(AVAILABLE DATA)

BEGIN

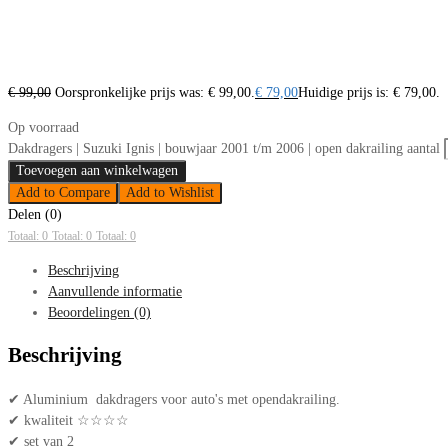
€
99,00
Oorspronkelijke prijs was: € 99,00.
€
79,00
Huidige prijs is: € 79,00.
Op voorraad
Dakdragers | Suzuki Ignis | bouwjaar 2001 t/m 2006 | open dakrailing aantal
Toevoegen aan winkelwagen
Add to Compare
Add to Wishlist
Delen (0)
Totaal: 0
Totaal: 0
Totaal: 0
Beschrijving
Aanvullende informatie
Beoordelingen (0)
Beschrijving
✔ Aluminium dakdragers voor auto's met opendakrailing.
✔ kwaliteit ☆☆☆☆
✔ set van 2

END

(WORK TO COMPLETE) Retype all entries exactly as they appear, dropping the images.

(OUTPUT FOR THIS TASK)
€
99,00
Oorspronkelijke prijs was: € 99,00.
€
79,00
Huidige prijs is: € 79,00.
Op voorraad
Dakdragers | Suzuki Ignis | bouwjaar 2001 t/m 2006 | open dakrailing aantal
Toevoegen aan winkelwagen
Add to Compare
Add to Wishlist
Delen (0)
Totaal: 0
Totaal: 0
Totaal: 0
Beschrijving
Aanvullende informatie
Beoordelingen (0)
Beschrijving
✔ Aluminium dakdragers voor auto's met opendakrailing.
✔ kwaliteit ☆☆☆☆
✔ set van 2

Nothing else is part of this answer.